Now if you want to get in and out of a venue or if you want to go on this flight or if you want to get on this train, you are going to have to prove to me that you are healthy.  It is very challenging to do that with surveys and other tools.  With a temperature, at least it is a concrete number.  

What trends in the industry excite you?

We are in public safety.  That is our game, and we’re trying to reinvent it.  Basically, what we had been waiting for is people to finally recognize that public safety in general is very low tech, and it has not advanced at the same level of anything else.  If you take the experience of going to a concert in the 1990s and you have that same experience now, it’s totally different.  Look at yourself in the 1990s with no iPhone.  Everything we live by today was not around.  Look at all the stuff that was advanced and created and innovated and done, yet we are still going through a magnetometer and you are still getting padded down.  Security has not stepped up the game in public safety in technology.  That is what we’re excited about.  A big problem like this creates a lot of innovation.  

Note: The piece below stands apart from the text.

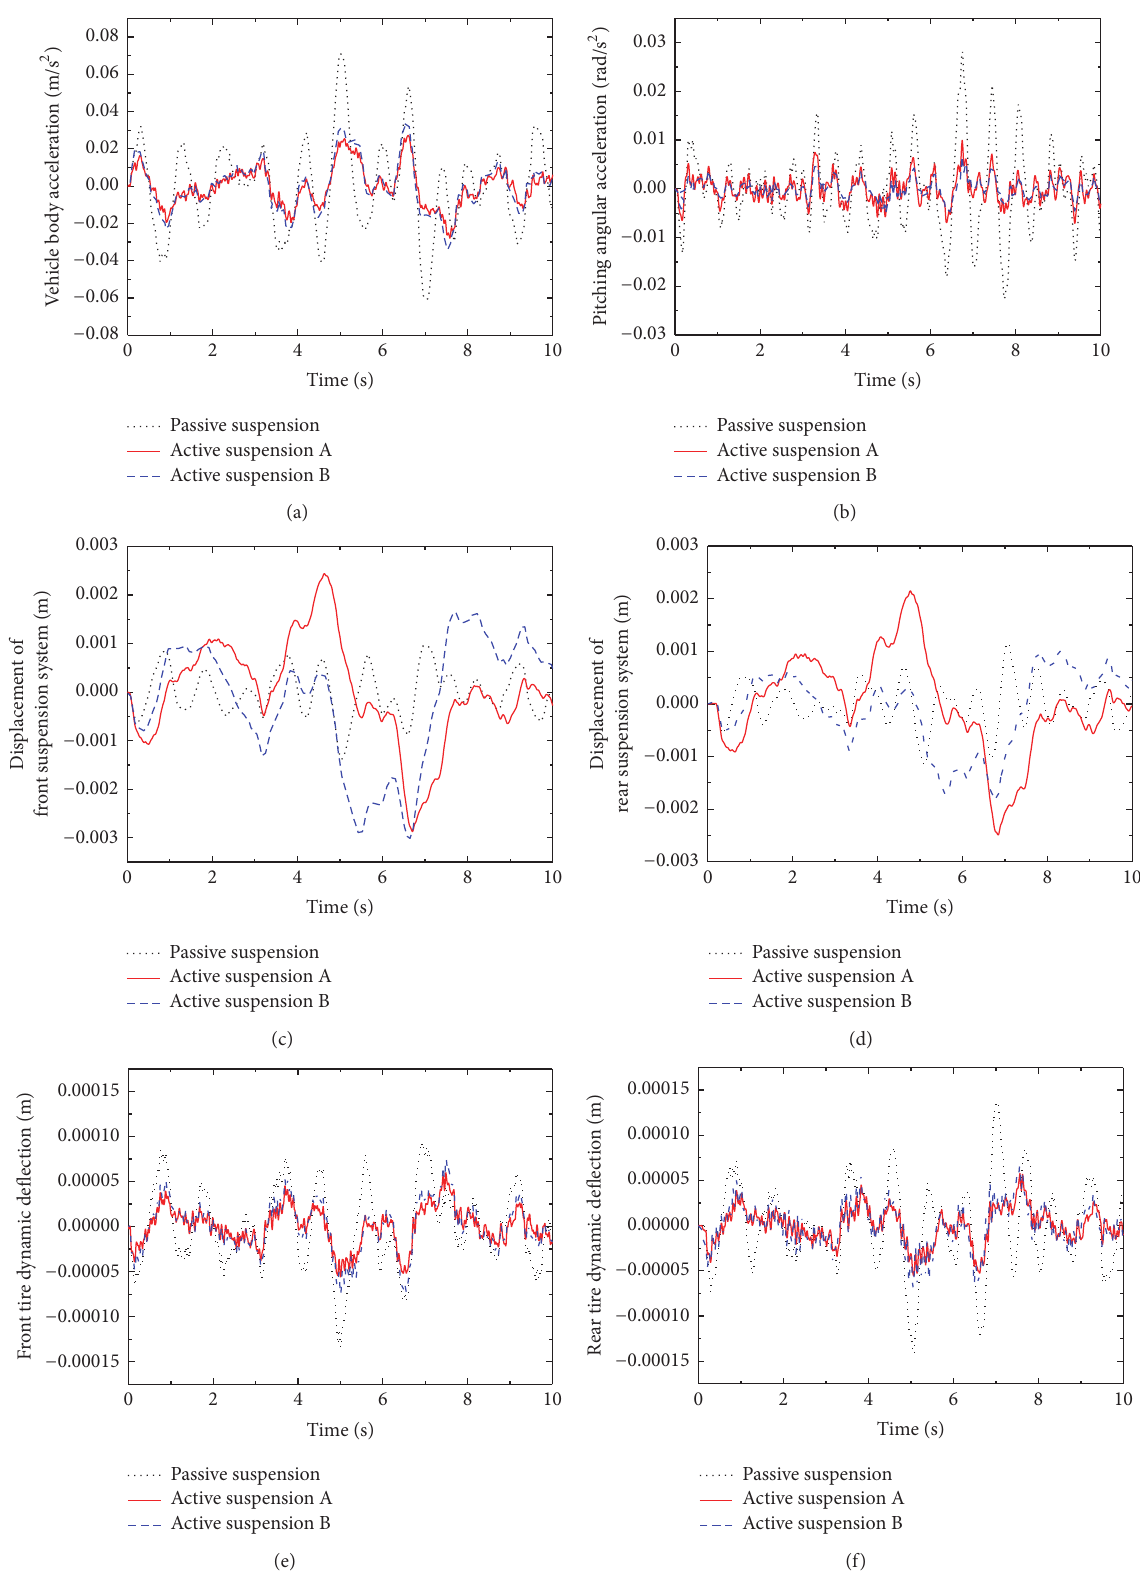
Figure 4: Time responses to passive suspension, active suspension A, and active suspension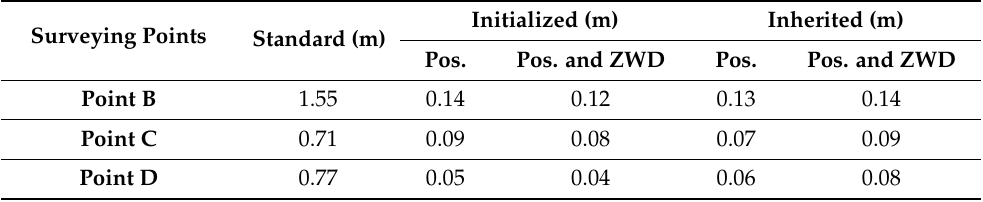
Table 3. RMSE of PPP bridge displacements at surveying points B, C and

How do you think Feevr will affect various industries?

In China the surveillance, facial recognition, and temperature check process has been going on for a long time.  It’s not new over there.  It’s ironic considering where this whole thing started, but it’s not new over there.  

They cannot quantify if you are fatigued and they can’t quantify if you have a cough.  The only thing that they can be quantify as a symptom, if you will, without doing an actual test, is fever, so I think it’s going to be pretty normal to be checking it.  If you are going to be around people at any level of mass or tightness, like a plane, I think you’re going to have to prove that you’re healthy.  

Feevr with the Precheck app will enable the consumer to be free and move around, I will give access to my results.  With Precheck, you are not seeing my data, you are just seeing that I have checked that I am healthy.  

If you are an executive in Canada and you move between the U.S. and Canada a lot, they have a very fast way to get across the border.  They actually scan your eyes, but you have to go through a process.  You have to expose yourself.  You have to go a very serious interview process and they look into your background.  You have to give them all of your information, including your eye biometrics, and then they allow you to move between the countries faster.  The biometrics in your eye does not tell if you are good or bad.  All of the research and information gathering they do prior in this process determines that.  Then they give you this fast pass travel pass as an executive from Canada.  A lot of them do that to avoid inconvenience.  

I think many people in the world are going to want the same thing and they will be willing to expose their information in exchange for being able to be free and go places.  I think that will be the next situation that goes on, especially with the airlines.  These places that people know are germ hubs, like airplanes and gyms, they are going to be under a whole different level of pressure.